Benchmarks like RewardBench often start off “difficult” for a given generation of models (T). Model builders, eager to post strong results, might either directly train their next-generation models (T+1) on the benchmark or indirectly train them using data similar to that of the benchmark. This leads to rapid improvement but also diminishes the benchmark’s ability to differentiate between genuinely advanced models and those optimized specifically for it. As a result, benchmarks like RMBench and JudgeBench have appeared, which are similar to RewardBench in tasks and datasets, but designed to be harder and thus supersede the original benchmark.
Domain-specific benchmarks provide task-focused evaluations to assess a judge’s effectiveness in evaluating for specific tasks. For example, LLMAggreFact evaluates grounding in evidence across 11 datasets for fact-checking tasks, CodeJudgeEval assesses the classification of failure modes in generated code, and HalluDial evaluates dialogue-level hallucinations.
Addressing bias in LLM-as-a-Judge models
The use of the LLMJ paradigm has been shown to be quite susceptible to biases, but specific frameworks and techniques address this issue.

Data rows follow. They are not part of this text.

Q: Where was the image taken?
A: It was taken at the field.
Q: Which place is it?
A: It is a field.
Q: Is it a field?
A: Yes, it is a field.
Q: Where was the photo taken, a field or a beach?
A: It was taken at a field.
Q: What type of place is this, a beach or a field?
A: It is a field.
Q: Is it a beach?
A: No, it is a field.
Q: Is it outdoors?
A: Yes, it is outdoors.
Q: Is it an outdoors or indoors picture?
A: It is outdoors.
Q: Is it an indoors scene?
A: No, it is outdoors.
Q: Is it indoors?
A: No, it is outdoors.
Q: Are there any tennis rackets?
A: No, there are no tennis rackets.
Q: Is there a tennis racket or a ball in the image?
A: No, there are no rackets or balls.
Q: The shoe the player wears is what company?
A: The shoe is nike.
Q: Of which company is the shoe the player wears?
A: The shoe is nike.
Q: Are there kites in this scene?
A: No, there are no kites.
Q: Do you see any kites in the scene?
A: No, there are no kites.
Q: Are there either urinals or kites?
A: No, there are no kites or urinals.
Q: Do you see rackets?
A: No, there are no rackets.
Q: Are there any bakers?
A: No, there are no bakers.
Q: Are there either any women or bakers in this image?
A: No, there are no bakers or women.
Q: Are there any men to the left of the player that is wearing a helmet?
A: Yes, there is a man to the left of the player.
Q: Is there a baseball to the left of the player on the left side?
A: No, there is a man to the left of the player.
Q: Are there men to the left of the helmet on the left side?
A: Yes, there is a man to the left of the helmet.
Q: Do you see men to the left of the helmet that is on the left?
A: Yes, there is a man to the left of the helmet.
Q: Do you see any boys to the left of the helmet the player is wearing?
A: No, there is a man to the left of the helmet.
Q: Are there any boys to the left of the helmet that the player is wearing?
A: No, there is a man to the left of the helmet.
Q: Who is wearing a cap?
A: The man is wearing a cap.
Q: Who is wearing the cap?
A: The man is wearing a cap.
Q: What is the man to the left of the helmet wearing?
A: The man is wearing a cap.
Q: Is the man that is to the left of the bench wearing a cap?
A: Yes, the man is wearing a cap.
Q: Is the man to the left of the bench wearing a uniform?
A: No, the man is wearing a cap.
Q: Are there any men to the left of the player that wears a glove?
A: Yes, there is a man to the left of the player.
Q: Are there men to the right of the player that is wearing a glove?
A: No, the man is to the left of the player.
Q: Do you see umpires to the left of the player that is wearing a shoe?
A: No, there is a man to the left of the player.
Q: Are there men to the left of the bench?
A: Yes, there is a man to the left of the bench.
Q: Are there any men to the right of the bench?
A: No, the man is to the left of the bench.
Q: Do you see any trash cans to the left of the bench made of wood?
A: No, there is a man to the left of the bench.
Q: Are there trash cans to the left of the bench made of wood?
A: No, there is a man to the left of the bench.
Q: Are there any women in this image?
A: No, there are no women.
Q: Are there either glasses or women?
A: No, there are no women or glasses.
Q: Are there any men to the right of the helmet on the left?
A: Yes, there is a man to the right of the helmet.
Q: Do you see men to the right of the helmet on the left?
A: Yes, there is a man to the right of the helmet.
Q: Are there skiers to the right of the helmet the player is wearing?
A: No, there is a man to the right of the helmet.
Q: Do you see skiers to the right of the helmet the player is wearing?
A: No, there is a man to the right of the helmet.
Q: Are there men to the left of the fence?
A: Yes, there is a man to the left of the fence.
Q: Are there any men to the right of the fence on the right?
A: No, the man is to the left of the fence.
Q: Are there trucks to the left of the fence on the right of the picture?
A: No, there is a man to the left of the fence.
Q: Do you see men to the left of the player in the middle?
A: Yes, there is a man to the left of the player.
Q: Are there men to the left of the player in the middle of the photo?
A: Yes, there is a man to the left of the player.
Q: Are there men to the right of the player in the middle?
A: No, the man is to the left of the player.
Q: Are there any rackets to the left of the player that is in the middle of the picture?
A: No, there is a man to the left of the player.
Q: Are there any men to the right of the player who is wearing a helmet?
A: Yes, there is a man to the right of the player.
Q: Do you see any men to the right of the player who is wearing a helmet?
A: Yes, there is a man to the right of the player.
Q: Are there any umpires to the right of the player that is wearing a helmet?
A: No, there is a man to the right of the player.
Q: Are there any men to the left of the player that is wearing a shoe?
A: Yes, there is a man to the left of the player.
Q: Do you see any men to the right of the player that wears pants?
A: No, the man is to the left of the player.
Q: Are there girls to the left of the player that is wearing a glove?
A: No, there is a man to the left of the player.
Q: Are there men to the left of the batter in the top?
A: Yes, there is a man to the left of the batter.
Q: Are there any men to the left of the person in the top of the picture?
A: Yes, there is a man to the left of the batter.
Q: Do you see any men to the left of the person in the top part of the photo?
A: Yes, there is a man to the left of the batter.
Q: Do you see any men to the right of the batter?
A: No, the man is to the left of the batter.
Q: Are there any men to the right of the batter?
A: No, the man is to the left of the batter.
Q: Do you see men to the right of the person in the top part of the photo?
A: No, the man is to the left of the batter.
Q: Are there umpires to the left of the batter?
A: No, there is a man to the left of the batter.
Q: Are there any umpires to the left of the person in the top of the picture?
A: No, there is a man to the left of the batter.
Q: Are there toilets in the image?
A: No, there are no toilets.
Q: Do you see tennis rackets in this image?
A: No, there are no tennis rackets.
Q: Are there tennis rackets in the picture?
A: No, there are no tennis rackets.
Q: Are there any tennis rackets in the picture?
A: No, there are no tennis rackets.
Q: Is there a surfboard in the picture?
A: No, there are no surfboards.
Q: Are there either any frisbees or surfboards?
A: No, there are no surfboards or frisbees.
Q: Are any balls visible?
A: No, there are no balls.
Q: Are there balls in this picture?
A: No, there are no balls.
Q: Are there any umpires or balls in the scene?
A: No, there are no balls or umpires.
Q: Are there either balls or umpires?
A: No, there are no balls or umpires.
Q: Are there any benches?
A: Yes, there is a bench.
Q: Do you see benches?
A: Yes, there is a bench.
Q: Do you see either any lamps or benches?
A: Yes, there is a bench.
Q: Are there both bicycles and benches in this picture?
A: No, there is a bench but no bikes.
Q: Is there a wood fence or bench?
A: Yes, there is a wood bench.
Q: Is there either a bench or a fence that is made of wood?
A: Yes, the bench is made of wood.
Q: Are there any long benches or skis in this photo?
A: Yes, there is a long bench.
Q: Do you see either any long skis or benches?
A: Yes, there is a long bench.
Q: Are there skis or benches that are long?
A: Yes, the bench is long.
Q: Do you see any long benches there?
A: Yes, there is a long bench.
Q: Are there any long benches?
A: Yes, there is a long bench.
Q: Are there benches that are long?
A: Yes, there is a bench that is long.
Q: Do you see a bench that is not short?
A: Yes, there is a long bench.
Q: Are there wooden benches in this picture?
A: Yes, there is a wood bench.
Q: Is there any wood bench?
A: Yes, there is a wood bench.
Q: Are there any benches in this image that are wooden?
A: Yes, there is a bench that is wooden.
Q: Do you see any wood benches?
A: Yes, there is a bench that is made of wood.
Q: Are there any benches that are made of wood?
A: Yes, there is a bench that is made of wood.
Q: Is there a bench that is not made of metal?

Position bias, for instance, where the order in which the response pairs appear can influence their decision, can be mitigated by evaluating response pairs with flipped positions and requiring consistent predictions. Length bias – preferring responses that are longer – can be mitigated by comparing model preferences for longer responses against human judgments. And some frameworks tackle multiple biases. CoBBLEr and CALM test for various cognitive biases, including compassion fade, egocentric bias, and bandwagon effect, using perturbations in prompts and responses.
Our strategy is to evaluate our judge in a holistic manner, across domains and for different tasks. This means evaluating across multiple benchmarks: from meta-evaluation standards to bias-specific frameworks.
Launching our models
The lack of a universally accepted recipe for building a general-purpose LLM evaluator is not an obstacle but an opportunity. If training such a model was obvious, I would expect our work to hit diminishing returns quickly. But that’s not happening. Instead, through our work, we have a chance to have an outsized impact on the problem.
In this spirit, we’re excited to announce two upcoming launches. In the next two weeks, we’ll be open sourcing our state-of-the-art 8B general purpose evaluation model, alongside a comprehensive technical report. And, soon after, we’ll be releasing our largest model as part of our paid product.
These are not just more models to score AI outputs. They are a key piece in the larger puzzle of ensuring AI systems remain aligned with human preferences as they grow more capable. Our aim is to outperform existing evaluators both across benchmarks and real-world applications. Watch this space.